L’autunno prosegue spedito il suo corso a suon di depressioni e fasi piovose, che stanno contribuendo a realizzare sempre più il netto surplus pluviometrico in quasi tutte le stazioni meteo.
Vi sono alcune località costiere che hanno accumulato oltre 800mm da ottobre, un dato a dir poco eccezionale come quello di Calatabiano che ha totalizzato addirittura ben 870mm da ottobre, per un totale annuo parziale di 1340mm, un dato notevolissimo per un comune che risiede sulla costa nel mar Mediterraneo. Questo la dice lunga riguardo l’autunno che stiamo vivendo, davvero piovoso come non si vedeva da tempo.

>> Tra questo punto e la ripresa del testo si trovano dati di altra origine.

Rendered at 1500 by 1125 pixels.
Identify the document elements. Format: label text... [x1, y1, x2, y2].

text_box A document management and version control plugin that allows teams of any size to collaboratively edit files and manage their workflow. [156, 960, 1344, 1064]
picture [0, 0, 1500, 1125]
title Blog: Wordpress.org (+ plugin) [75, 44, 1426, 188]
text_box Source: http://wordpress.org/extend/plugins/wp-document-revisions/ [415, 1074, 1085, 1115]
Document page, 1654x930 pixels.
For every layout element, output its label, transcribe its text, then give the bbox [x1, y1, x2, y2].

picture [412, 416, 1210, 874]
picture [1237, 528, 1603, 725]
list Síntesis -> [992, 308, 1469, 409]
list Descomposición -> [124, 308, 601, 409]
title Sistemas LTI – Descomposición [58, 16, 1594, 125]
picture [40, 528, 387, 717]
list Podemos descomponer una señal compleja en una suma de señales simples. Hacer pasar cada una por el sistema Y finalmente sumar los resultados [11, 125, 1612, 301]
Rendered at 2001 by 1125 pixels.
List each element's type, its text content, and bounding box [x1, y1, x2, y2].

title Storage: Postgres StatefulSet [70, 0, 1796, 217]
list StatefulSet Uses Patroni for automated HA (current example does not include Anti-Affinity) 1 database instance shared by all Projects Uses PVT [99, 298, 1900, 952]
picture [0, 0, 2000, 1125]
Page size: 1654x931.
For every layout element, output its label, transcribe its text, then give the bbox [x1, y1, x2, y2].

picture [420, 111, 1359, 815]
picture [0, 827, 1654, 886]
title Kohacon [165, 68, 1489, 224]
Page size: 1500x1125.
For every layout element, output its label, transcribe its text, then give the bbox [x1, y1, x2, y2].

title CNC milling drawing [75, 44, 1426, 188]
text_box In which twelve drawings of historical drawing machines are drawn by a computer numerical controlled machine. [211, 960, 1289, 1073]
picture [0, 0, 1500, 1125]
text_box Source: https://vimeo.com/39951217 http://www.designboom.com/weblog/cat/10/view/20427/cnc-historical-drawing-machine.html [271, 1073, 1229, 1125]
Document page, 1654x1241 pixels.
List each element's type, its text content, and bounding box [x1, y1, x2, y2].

Detto ciò, adesso le cose stanno per cambiare in modo netto e radicale in quanto sta per giungere il primo freddo invernale della stagione.
Aria di matrice artico marittima sta per fare ingresso nel Mediterraneo in modo trionfale attraverso la porta del Rodano, e causerà dapprima condizioni di tempo instabile o perturbato su tutto il versante tirrenico del nostro Paese, poi venti burrascosi ed un crollo vistoso delle temperature da nord a sud, Sicilia compresa.
Si inizierà domenica con l’arrivo di un fronte perturbato vasto e foriero di precipitazioni, preceduto da umide correnti di libeccio inizialmente al Sud, basso Tirreno ed Ionio.
Transitato il fronte freddo, inizierà il calo termico sotto la spinta del ponente, che rinnoverà condizioni instabili verso le aree tirreniche ed inasprirà il moto ondoso nel Tirreno, destinano a divenire molto mosso od agitato.
Il clou del maltempo sulla Sicilia settentrionale e del freddo si avrà lunedì sera/notte, allorquando le correnti si disporranno da W/NW ed il nocciolo freddo transitare sul Tirreno ( -30° a 500 hpa), che garantirà piogge, rovesci e temporali anche grandinigeni sul nord Sicilia, Eolie e messinese.
In questo frangente, le precipitazioni assumeranno carattere nevoso oltre i 900/1000m di quota durante le isoterme più fredde ( 0/-2 °C ad 850 hpa ), per tali motivi nevicherà a Floresta così come su tutti i comuni nebroidei più elevati, Etna ed Aspromonte, con la prima neve che imbiancherà la pista di Gambarie, oltre che sulla Sila ovviamente.

Elemento importante da segnalare anche la burrasca tirrenica di ponente e maestro, con mareggiate di forte intensità lungo i settori esposti e probabili interruzioni dei collegamenti marittimi per le Eolie.
Passata questa burrasca fredda, un altro peggioramento dalle caratteristiche simili potrebbe avvenire entro la giornata di venerdì 3 dicembre, con nuovi fenomeni dal Tirreno, venti intensi, mareggiate e neve in montagna, condizioni instabili che segnerebbero il prossimo weekend e con la probabilità che il freddo ed il maltempo possa caratterizzare anche i giorni a seguire.
Insomma, sembrerebbe che l’inverno voglia fare la voce grossa sin da subito, in un periodo questo che statisticamente si rivela vocato per la prima invernata della stagione, soprattutto in concomitanza con l’Immacolata, momento in cui si inizia a respirare a pieno l’atmosfera natalizia che ci condurrà al magico Natale.